Agamemnon stares at her. She’s laying it out like a mathematical proof. And he likes math–he puts numbers down on the page and goes through the functions and comes to the correct answer. When he’s right, he’s right, and no one can second-guess that. 

But he doesn’t think this will be the same.

“I thought we said we’d focus on our own stuff,” he says lamely. Clytemnestra rolls her eyes.

“We have been focusing on our own stuff,” she replies. “I got a 1570 on my PSAT. You’re captain of the football team. Clearly, hooking up doesn’t impede our brilliance.”

“No,” he agrees, “it helps. Like you said, blowing off steam.” 

“But I think we could blow off steam in other ways,” she explains, still so frustratingly composed. He feels like he’s staring down at an exam and realizing he studied all the wrong stuff. “I feel better after we hook up, obviously. But I also feel better after we just...talk.”

It might be the nicest thing anyone’s ever said to him. People at school like him for what he does: winning football games, running fundraisers, getting questions right. At home, Atreus sometimes likes him if he makes his father look good. He’s pretty sure Menelaus has never liked him, but that’s fine, his brother will be grateful someday.

But Clytemnestra likes him when they just talk? Why? It doesn’t make sense. If all he’s supposed to do is talk to her, and hold her hand in the hallway and listen to her complain and make her feel better just by being around, then how does he know when he’s doing it right?

And how will he know when he’s gotten it wrong?

“I don’t think it’s a good idea,” he says, gulping. Clytemnestra’s determined expression falters, and he hears her let out a tiny, shaky gasp. It almost breaks him. “This has been working fine as is. We’re both focused on really important stuff, and we can’t afford to get distracted.” 

Clytemnestra’s face hardens. “That’s what you think I am? A distraction?” 

“No!” He rushes to assure her. “I think you’re...I think you’re great, obviously. You know that. I just don’t see why we have to change something that’s already working.”

Clytemnestra lifts her chin. “Because it’s not working for me anymore.” 

Agamemnon stares at her. He feels something inside him crack and start to yawn open. “What do you mean?” 

“I mean,” Clytemnestra says, taking a step towards him, “that if you don’t want to try this for real, then I don’t want to keep doing it.” 

“But...,” Agamemnon says, in the most confused, pathetic voice he’s ever heard come out of his own mouth. “But you just said you feel better when we hook up.” Clytemnestra reaches for her discarded shirt and starts tugging it on. 

“Yeah, well,” she says, “lots of things make me feel better. Eating breakfast. Going for runs. Talking to Helen.” She sniffs, and her hand comes up to rub at something in her eye, and for the briefest second he thinks he sees the glisten of tears. “I’ll be fine.”

“I don’t...” Agamemnon feels helpless. His heart is going a mile a minute. This is worse than when Atreus asked if the football team would be going to the playoffs last year. 

“It’s fine, Agamemnon,” Clytemnestra says, and she starts to move towards the door. 

Agamemnon feels like something is slipping through his fingers, fast.
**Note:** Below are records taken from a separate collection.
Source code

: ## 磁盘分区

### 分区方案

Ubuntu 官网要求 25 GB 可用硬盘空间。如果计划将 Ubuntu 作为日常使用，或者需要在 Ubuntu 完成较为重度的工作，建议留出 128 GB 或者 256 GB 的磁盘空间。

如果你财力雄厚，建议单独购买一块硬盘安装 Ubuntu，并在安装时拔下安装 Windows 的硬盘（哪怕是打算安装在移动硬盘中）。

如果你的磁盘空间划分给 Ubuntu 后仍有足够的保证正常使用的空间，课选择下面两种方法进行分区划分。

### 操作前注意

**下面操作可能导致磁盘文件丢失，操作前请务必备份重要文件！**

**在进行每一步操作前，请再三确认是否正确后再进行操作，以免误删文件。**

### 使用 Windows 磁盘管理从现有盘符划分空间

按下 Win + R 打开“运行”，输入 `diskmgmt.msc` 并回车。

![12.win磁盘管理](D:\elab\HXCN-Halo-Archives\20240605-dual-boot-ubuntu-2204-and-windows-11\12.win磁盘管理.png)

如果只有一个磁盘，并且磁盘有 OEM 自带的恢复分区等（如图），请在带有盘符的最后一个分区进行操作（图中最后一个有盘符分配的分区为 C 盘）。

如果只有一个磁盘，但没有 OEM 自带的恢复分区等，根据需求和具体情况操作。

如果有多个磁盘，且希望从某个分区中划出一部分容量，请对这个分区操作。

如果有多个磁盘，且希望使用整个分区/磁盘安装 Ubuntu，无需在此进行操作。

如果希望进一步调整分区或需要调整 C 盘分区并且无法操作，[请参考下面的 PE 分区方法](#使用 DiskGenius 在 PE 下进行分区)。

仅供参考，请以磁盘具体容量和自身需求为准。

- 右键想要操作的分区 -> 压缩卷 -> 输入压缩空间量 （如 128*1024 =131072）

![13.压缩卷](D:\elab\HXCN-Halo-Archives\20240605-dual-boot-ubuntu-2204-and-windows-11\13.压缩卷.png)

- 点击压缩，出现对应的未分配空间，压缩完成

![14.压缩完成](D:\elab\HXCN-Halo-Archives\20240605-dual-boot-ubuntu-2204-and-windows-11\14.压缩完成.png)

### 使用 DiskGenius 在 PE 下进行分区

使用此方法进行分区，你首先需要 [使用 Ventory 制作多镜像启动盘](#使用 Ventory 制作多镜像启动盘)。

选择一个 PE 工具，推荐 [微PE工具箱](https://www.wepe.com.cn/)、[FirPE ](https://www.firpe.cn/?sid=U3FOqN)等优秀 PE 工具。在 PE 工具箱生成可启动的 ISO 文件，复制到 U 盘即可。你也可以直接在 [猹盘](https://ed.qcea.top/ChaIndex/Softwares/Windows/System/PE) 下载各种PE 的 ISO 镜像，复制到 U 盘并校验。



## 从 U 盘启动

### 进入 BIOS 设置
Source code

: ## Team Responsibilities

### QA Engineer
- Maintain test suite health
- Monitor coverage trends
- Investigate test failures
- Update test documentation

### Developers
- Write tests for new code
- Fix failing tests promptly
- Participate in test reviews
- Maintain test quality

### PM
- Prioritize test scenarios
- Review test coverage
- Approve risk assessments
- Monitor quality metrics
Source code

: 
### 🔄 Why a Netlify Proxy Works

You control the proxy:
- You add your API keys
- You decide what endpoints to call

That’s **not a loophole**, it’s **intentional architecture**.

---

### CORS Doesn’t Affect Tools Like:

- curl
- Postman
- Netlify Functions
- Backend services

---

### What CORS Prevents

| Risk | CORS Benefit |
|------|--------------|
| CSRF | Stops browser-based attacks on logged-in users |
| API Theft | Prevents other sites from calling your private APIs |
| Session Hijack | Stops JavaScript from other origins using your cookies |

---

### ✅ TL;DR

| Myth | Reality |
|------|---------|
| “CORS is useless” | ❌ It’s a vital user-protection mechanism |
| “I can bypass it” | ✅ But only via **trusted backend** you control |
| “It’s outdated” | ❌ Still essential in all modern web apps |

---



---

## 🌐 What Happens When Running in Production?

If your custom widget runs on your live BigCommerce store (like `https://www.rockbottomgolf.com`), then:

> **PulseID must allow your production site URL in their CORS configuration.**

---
They start opening and closing uselessly at his sides, like he could grab hold of this moment and yank it back into place. He thinks of a thousand things he should say, wait a minute or let’s talk about this or your poems are the only ones I’ve ever liked.

Clytemnestra slips out the door. It clicks shut behind her.

Agamemnon doesn’t move. Doesn’t go after her. Doesn’t say a word. 

Because, like he’s always known, he is not brave. 




Notes:

menelaus & helen first date at panera bread is something that can actually be so personal

Anyway thank you for reading! If you, like me, hated Agamemnon on your first read of the Iliad but became curious about him because villainous characters are always more interesting when they don't perceive themselves as villains, I hope you enjoyed.